## The input
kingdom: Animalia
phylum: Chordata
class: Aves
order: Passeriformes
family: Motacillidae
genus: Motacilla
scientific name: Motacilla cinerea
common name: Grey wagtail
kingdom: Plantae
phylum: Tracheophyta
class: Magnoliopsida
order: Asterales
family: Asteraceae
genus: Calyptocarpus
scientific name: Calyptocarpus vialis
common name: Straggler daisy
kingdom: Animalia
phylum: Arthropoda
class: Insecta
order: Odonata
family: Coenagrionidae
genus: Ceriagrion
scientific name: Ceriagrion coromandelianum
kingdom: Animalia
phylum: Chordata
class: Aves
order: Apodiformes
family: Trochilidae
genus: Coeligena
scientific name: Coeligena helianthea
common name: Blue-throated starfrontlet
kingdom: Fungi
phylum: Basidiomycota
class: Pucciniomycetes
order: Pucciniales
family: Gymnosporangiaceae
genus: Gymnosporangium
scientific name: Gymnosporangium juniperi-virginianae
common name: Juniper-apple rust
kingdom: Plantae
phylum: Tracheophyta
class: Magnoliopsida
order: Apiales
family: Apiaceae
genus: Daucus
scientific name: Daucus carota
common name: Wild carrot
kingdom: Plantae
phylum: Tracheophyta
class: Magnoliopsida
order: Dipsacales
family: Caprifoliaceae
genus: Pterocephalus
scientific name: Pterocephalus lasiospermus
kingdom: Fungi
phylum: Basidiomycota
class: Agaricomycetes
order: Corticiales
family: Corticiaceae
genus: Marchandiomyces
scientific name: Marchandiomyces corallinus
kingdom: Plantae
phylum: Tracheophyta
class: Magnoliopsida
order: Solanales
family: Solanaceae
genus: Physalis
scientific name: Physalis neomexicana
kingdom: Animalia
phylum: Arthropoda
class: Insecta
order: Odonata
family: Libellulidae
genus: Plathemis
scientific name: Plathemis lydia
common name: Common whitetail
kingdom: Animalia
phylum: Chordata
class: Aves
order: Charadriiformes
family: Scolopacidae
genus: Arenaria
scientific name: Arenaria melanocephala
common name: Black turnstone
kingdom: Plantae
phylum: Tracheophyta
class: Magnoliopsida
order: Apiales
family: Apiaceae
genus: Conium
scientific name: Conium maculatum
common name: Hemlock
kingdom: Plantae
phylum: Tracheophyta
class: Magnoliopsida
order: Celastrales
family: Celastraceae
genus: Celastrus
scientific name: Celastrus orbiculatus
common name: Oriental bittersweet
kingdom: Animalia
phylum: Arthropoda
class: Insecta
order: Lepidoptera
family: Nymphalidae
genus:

## Exercise objective
Reproduce the material word for word, starting with its first line and continuing up to and including the line that contains "common name: Straggler daisy".

## Exercise answer
kingdom: Animalia
phylum: Chordata
class: Aves
order: Passeriformes
family: Motacillidae
genus: Motacilla
scientific name: Motacilla cinerea
common name: Grey wagtail
kingdom: Plantae
phylum: Tracheophyta
class: Magnoliopsida
order: Asterales
family: Asteraceae
genus: Calyptocarpus
scientific name: Calyptocarpus vialis
common name: Straggler daisy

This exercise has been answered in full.